Cobb remembers that, when recording "Blue in Green," Davis' instruction was simple: "I want a floating sound." Uh, OK. Cobb's response was to try a one-handed approach to the brushes. After hearing the result, Davis urged him to play the brushes normally.
SECOND SESSION: APRIL 22, 1959, 2:30 p.m.
LISTEN: "Flamenco Sketches (Studio Sequence 1)"
Cannonball Adderley: Damn thing, right?
MD: Hey, Cannon ...
[Studio chatter and bass playing is heard.]
IT: Take 2.
MD: Wait a minute, Irving ... wait.
IT: OK.
MD (to CA): Hey, when you raise up off the stool, man, you get ... oh, yeah! [Laughs.]
MD (to IT): You know, your floor squeaks, you know. You know what I mean? Can you hear me?
IT: Yeah!
[Unidentified: unintelligible.]
[General laughter.]
MD: Let's go!
CA: That's surface noise, you know.
[PC wipes bass.]
BE: ... surf-ass noise.
John Coltrane: It's all part of the tune, man.
CA: [Laughs.] Surf-ASS noise!
IT: Here we go.

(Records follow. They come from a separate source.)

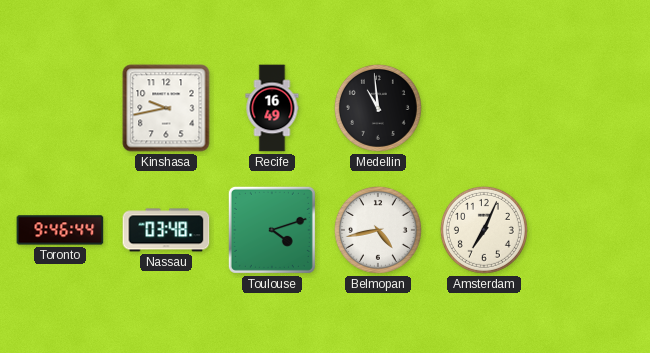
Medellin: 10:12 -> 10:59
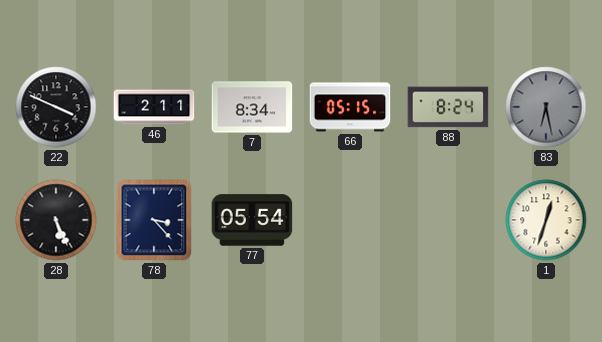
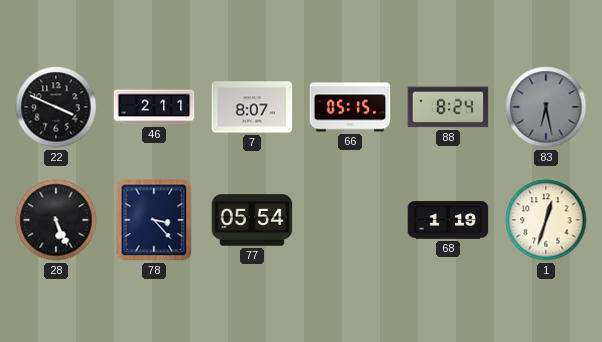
7: 8:34 -> 8:07
68: none -> 1:19
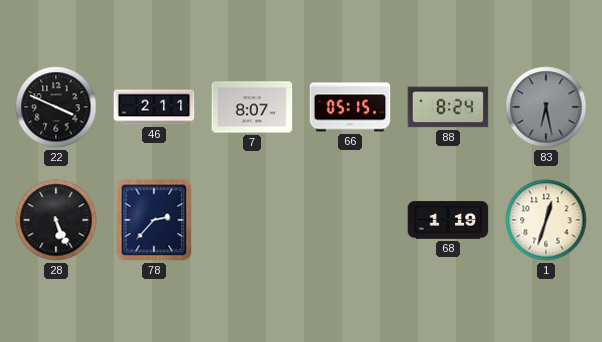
78: 3:23 -> 2:37
77: 05:54 -> none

Take 2...
The members of the Miles Davis Group arrived in jolly spirits for the second session that produced music for Kind of Blue. The feeling must have been infectious. In reference to Davis insisting on keeping the rattle from the open snare on "So What" at the last session, Townsend announced (or "slated," as it's known in studio parlance) the first take of the afternoon as "Surface Noise."

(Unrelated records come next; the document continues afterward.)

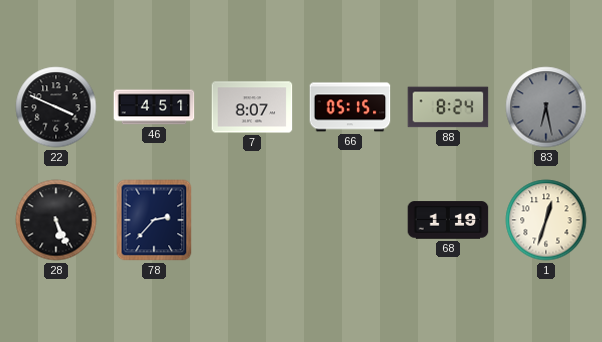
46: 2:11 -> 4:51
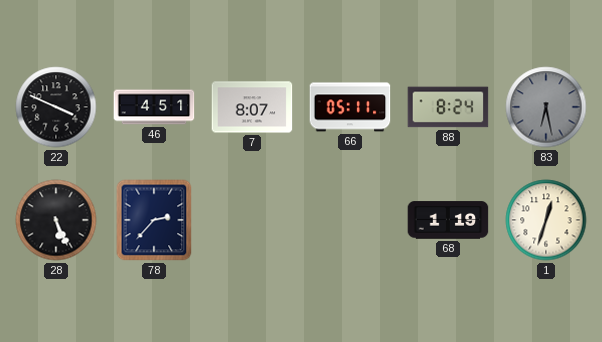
66: 05:15 -> 05:11
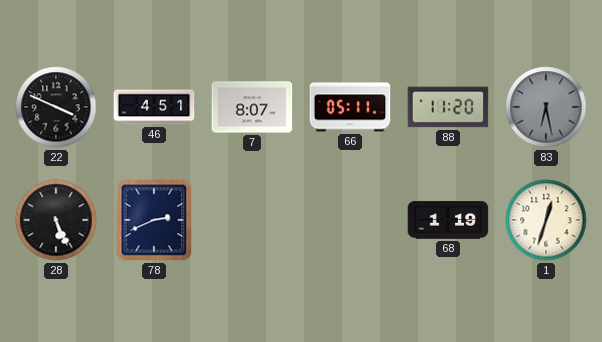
88: 8:24 -> 11:20
78: 2:37 -> 2:41
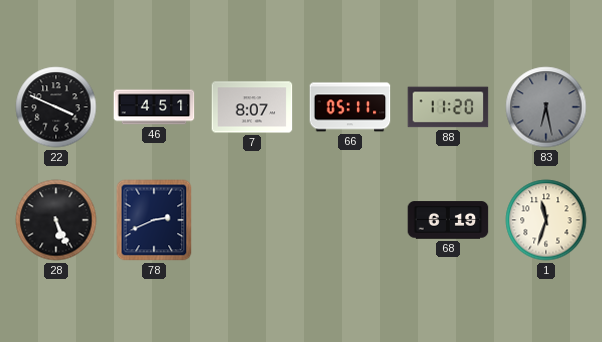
68: 1:19 -> 6:19
1: 12:33 -> 11:33
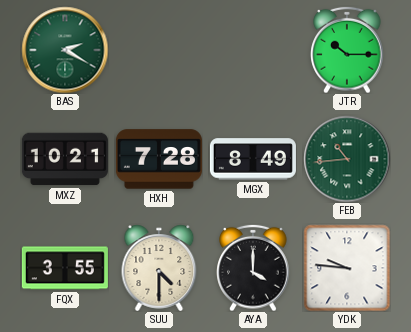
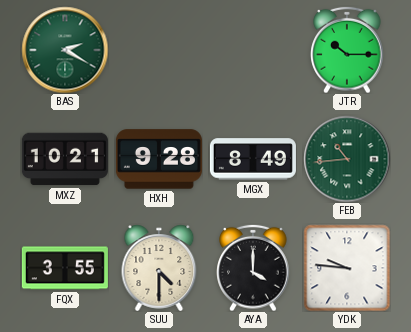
HXH: 7:28 -> 9:28
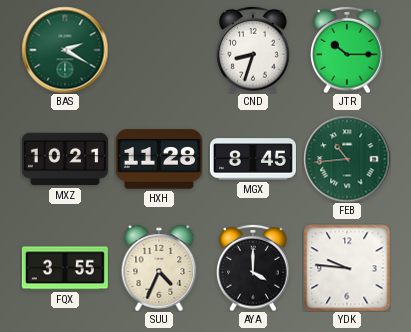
CND: none -> 8:33
HXH: 9:28 -> 11:28
MGX: 8:49 -> 8:45
SUU: 4:30 -> 4:34
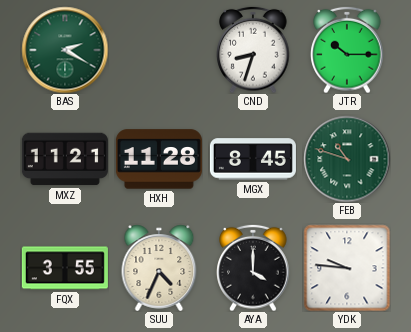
MXZ: 10:21 -> 11:21
FEB: 10:44 -> 10:48
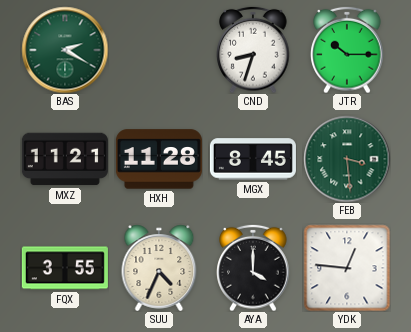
FEB: 10:48 -> 3:29
YDK: 9:46 -> 12:46
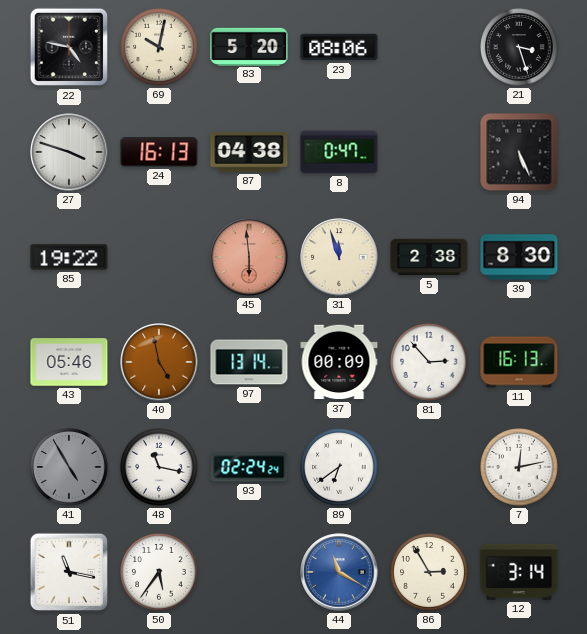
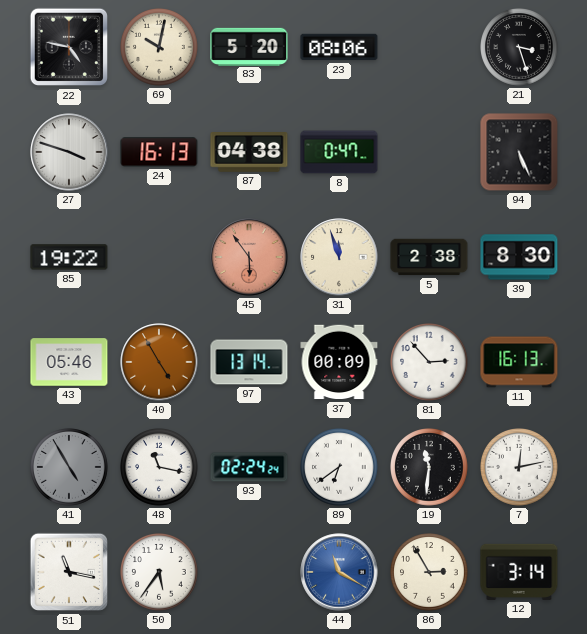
45: 5:59 -> 5:54
40: 4:58 -> 4:55
19: none -> 11:31
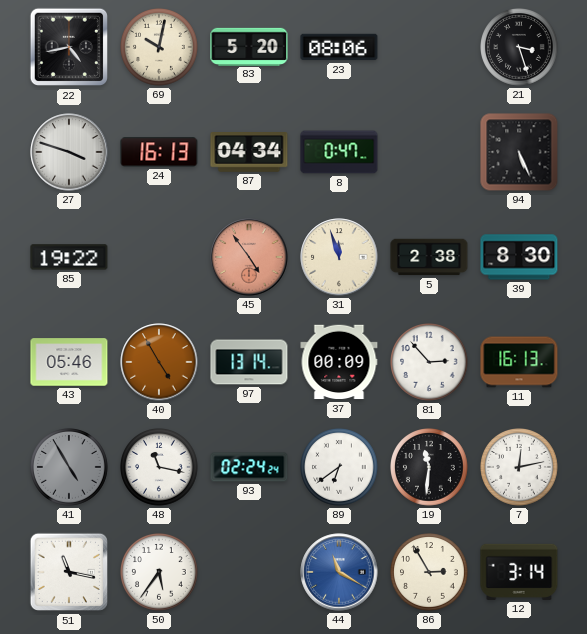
22: 4:47 -> 4:43
87: 04:38 -> 04:34
45: 5:54 -> 4:54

The good humor persisted: Davis pointed out to Adderley that his chair would make a noise if he stood up during the take, to which the alto saxophonist responded with a zinger that made Davis chuckle, before baiting Townsend by complaining about the studio floor squeaking. The producer acknowledged the ribbing, as Adderley dismissed the concern, calling it "surface noise." Unable to resist a quick pun, Evans chimes in with his own zinger ("surf-ass noise"), and Coltrane mimics Davis' contention that any studio noise is part of the performance. Adderley, catching Evans' pun a beat later, laughs and repeats his line. Not a high point of improvised comedy, but an amusing snapshot of the bonhomie often in play at Davis' sessions back then.
Ashley Kahn is the author of Kind of Blue: The Making of the Miles Davis Masterpiece and A Love Supreme: The Story of John Coltrane's Signature Album.